Coconut Sabaayad, made with shredded coconut makes a good treat to serve as a snack, with cup of tea.
Coconut filed Sabaayad
- 2 cups all-purpose flour
- 1 cup all-purpose wholewheat flour
- 1 teaspoon salt
- 2 tablespoons oil
- shredded coconut
- extra oil and flour
- Combine flour, salt and oil in deep bowl; add one cup of water gently using your fingers Knead the dough add more water a table spoon at a time and kneed the dough if it gets sticky add tablespoon of flour each time.
- kneed the dough until it turns very soft ad smooth for 5 to 10 minutes.

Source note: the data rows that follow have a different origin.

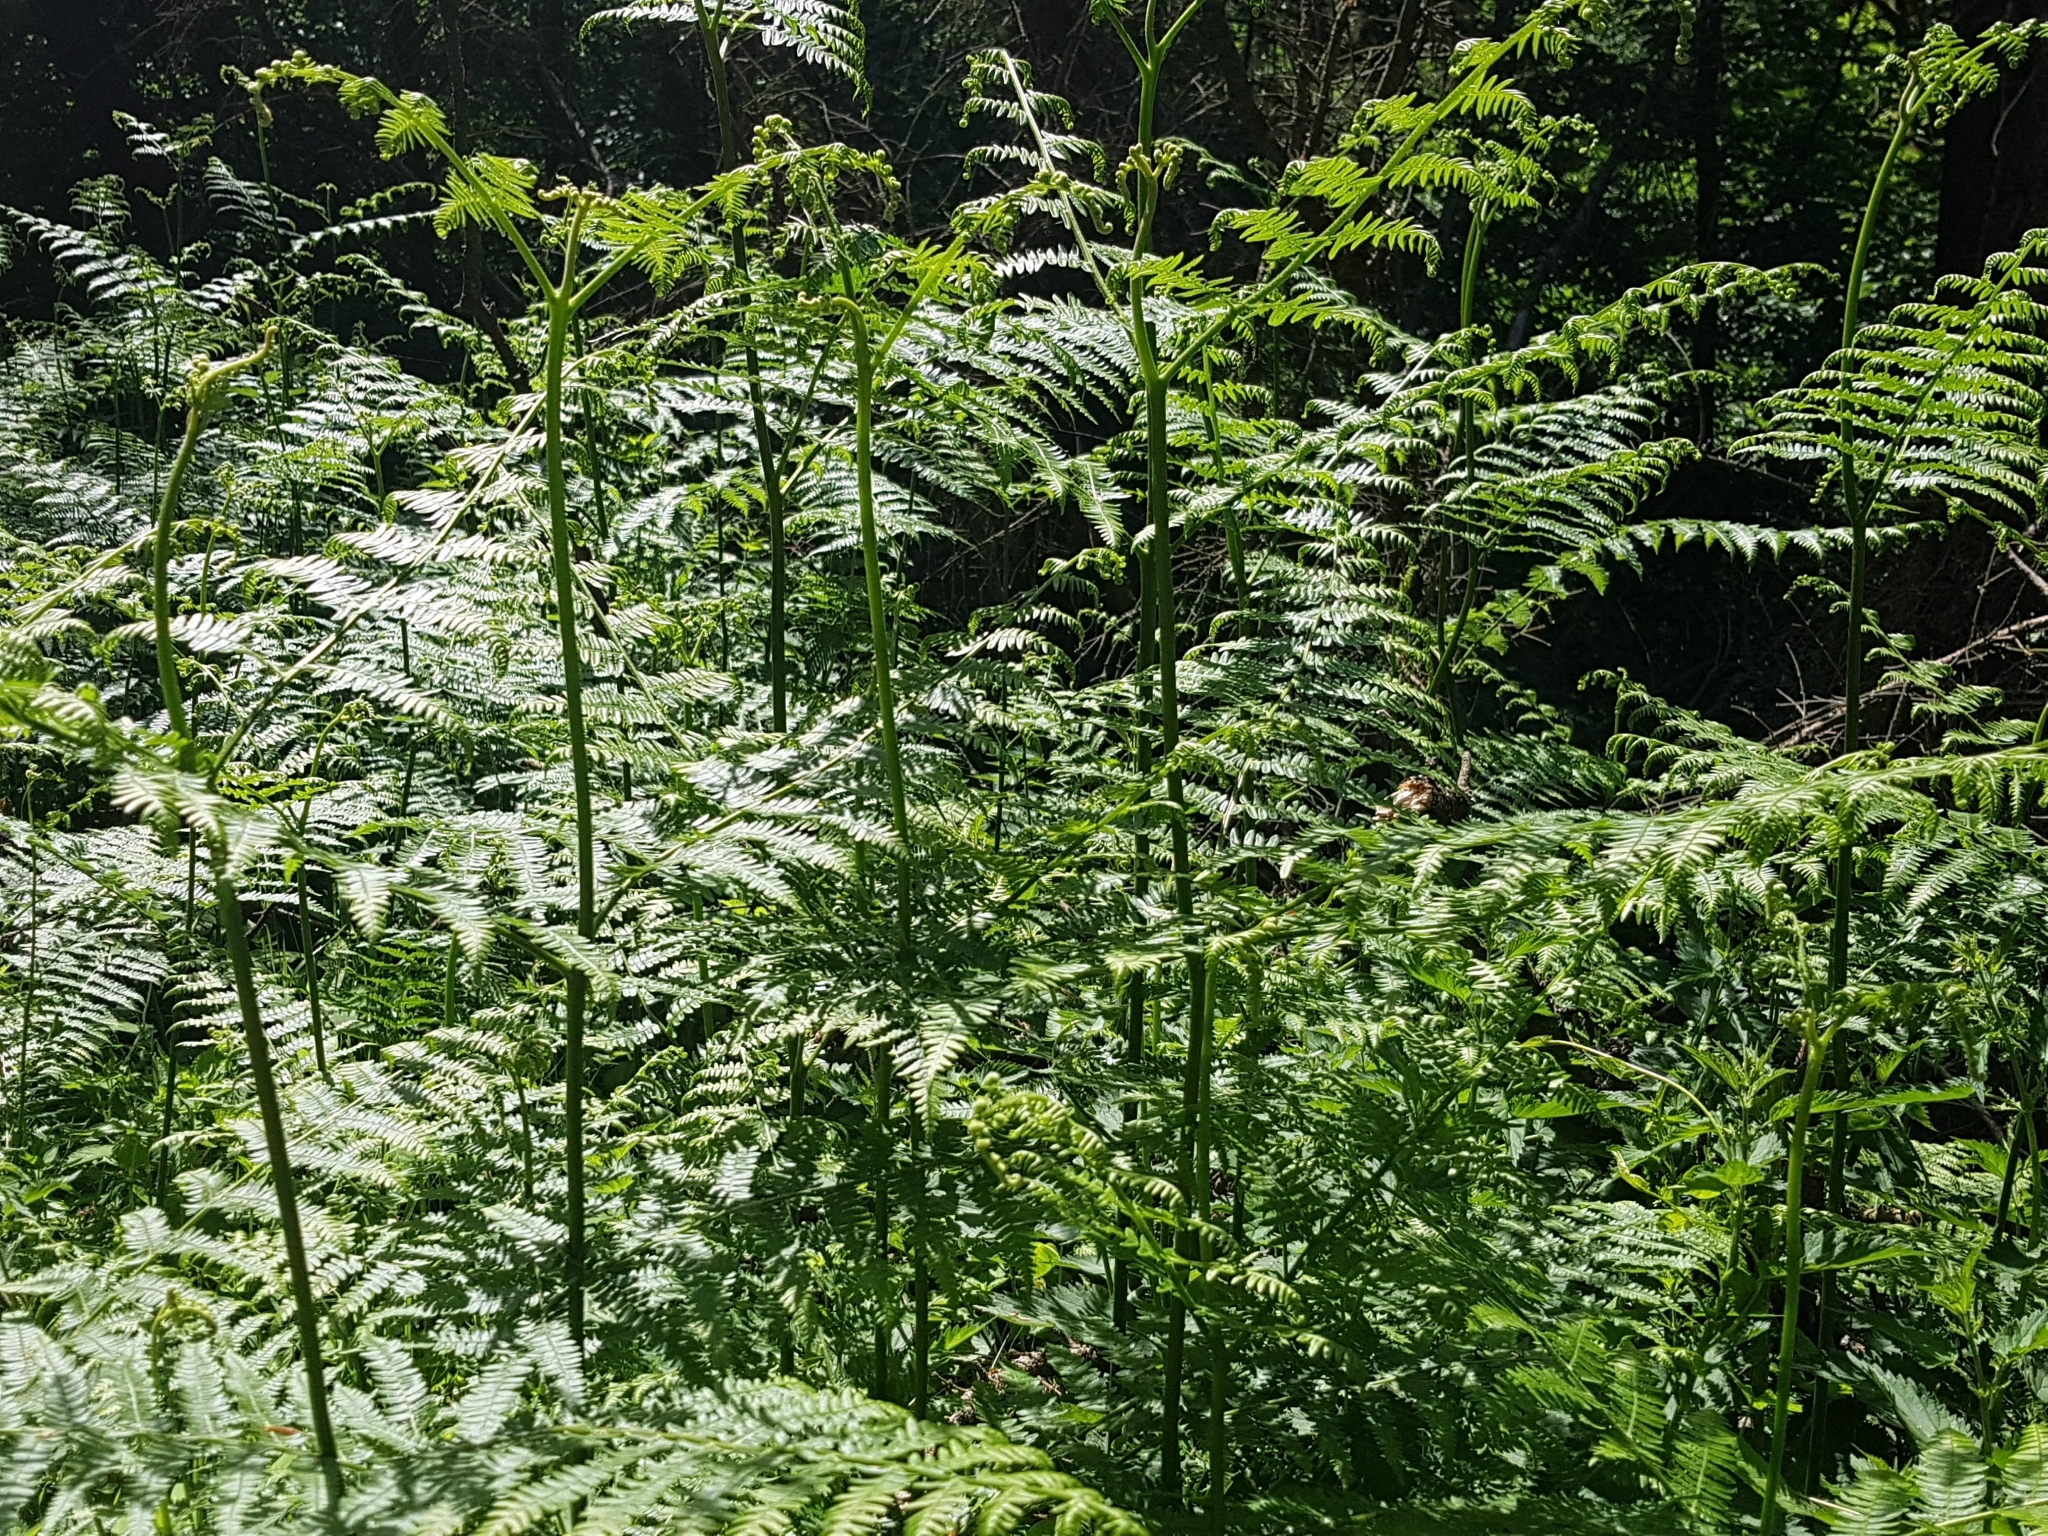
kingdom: Plantae
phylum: Tracheophyta
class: Polypodiopsida
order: Polypodiales
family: Dennstaedtiaceae
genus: Pteridium
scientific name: Pteridium aquilinum
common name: Bracken
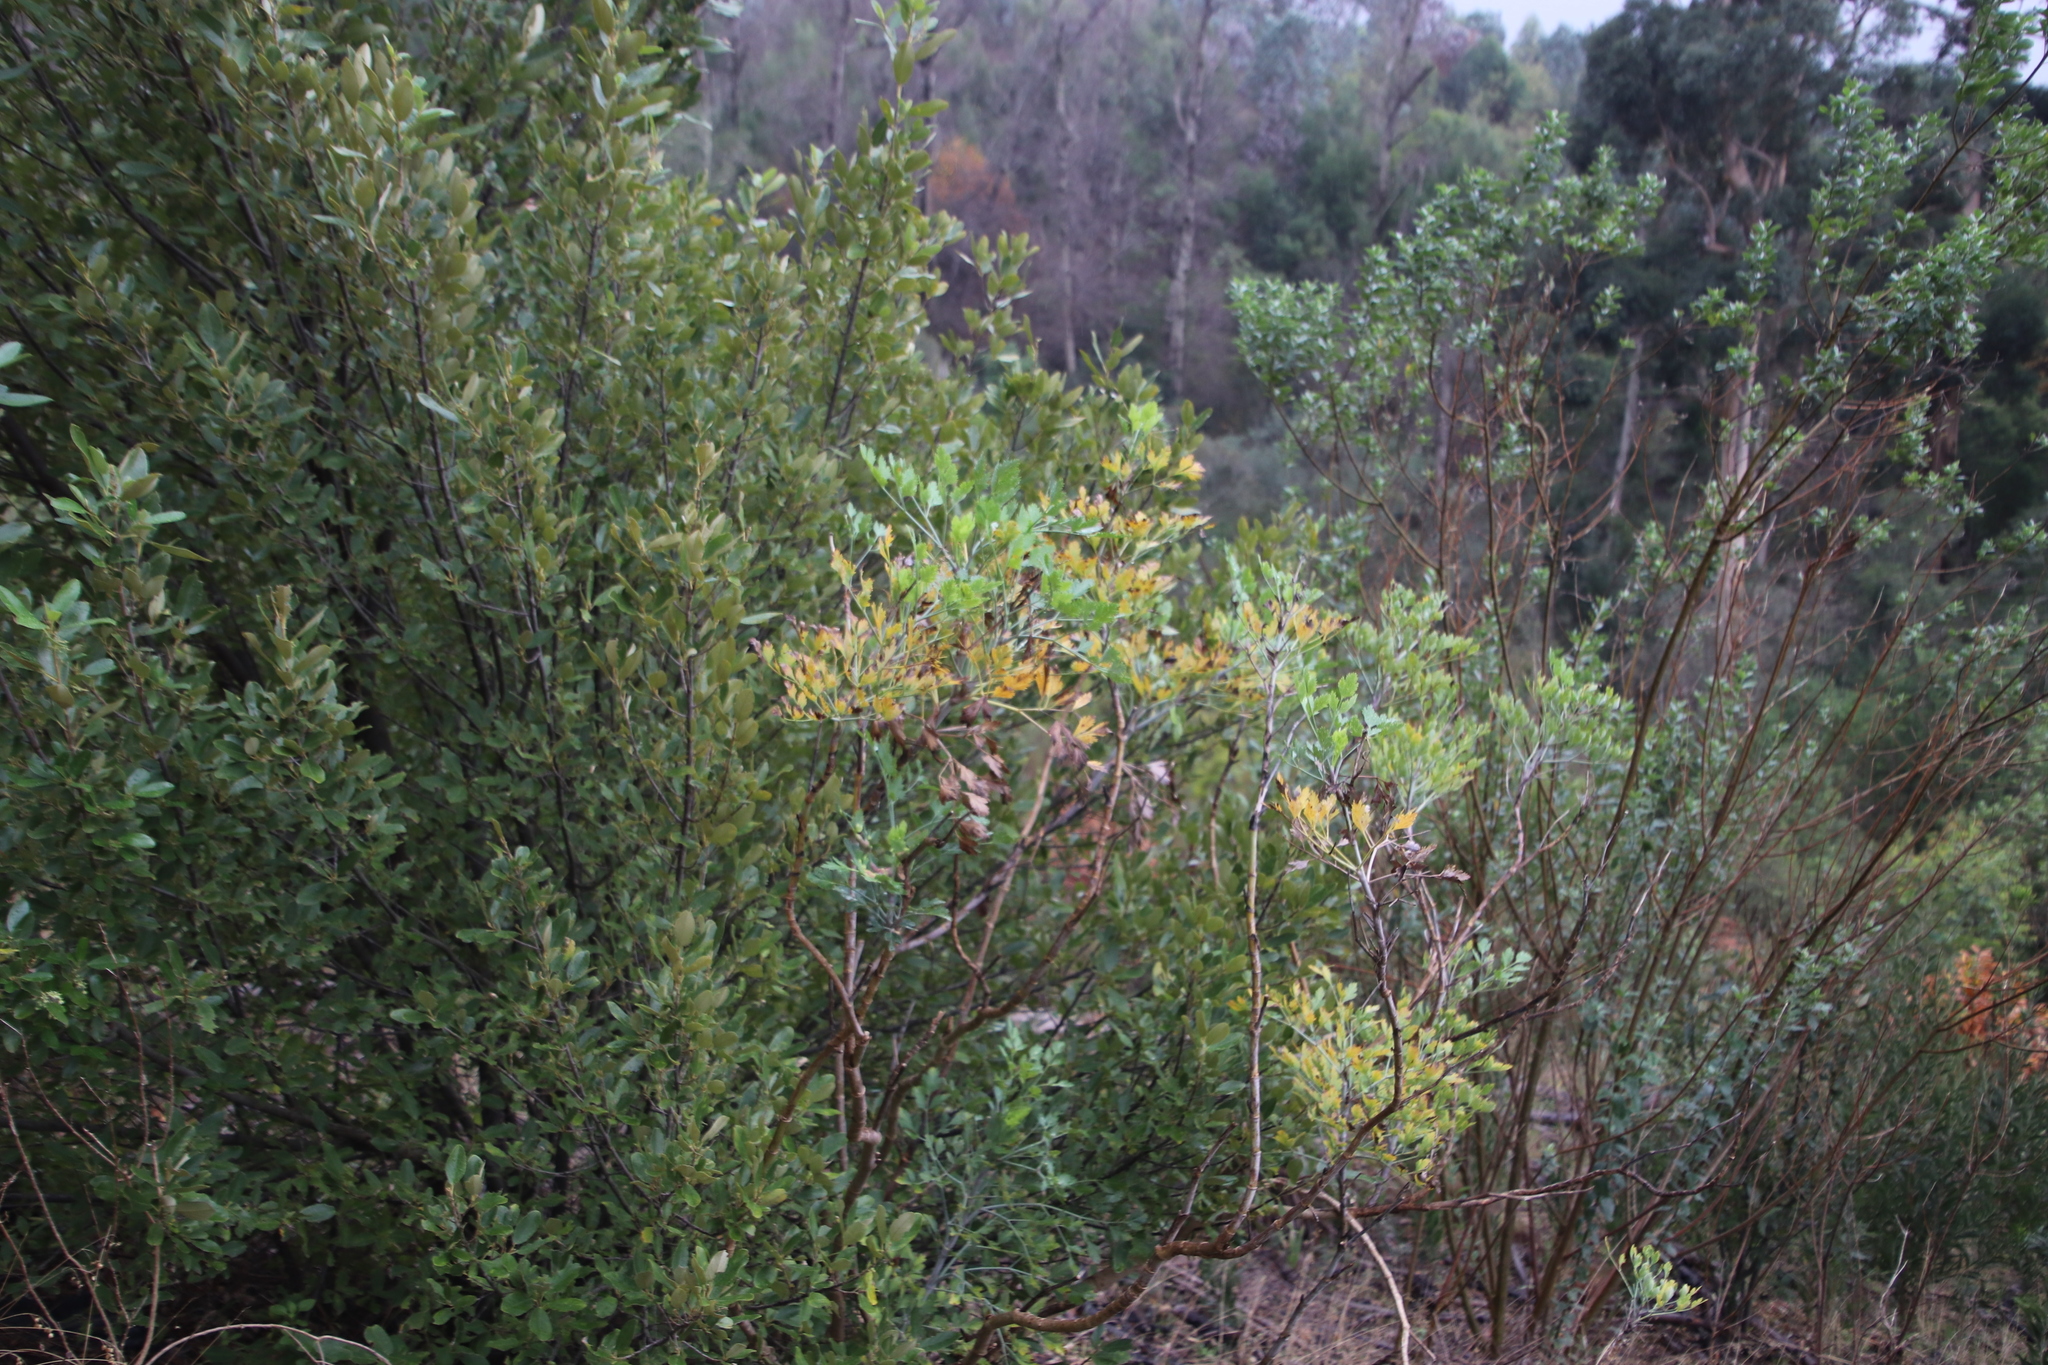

- Cover and set aside for half an hour.
- Divide the dough into 8 large balls.
- On a lightly floured surface, roll each piece into a rough circle about 8 inches in diameter.
- Brush with oil then sprinkle with the sugar and the coconut spread evenly fold the edges to meet center fold, in the four ends over each other, to make a square fold. set a side and apply the same method to all the pieces.
- Roll each piece lightly and place it a circle about 8 inch and place it on a hot griddle over medium heat.
- Fry the sabaayad one at a time with little oil, turning them once each side is golden brown.
- Finish until you have applied the same method to all the pieces.
- Drain the sabaayad on paper towels and serve warm with cup of shaah.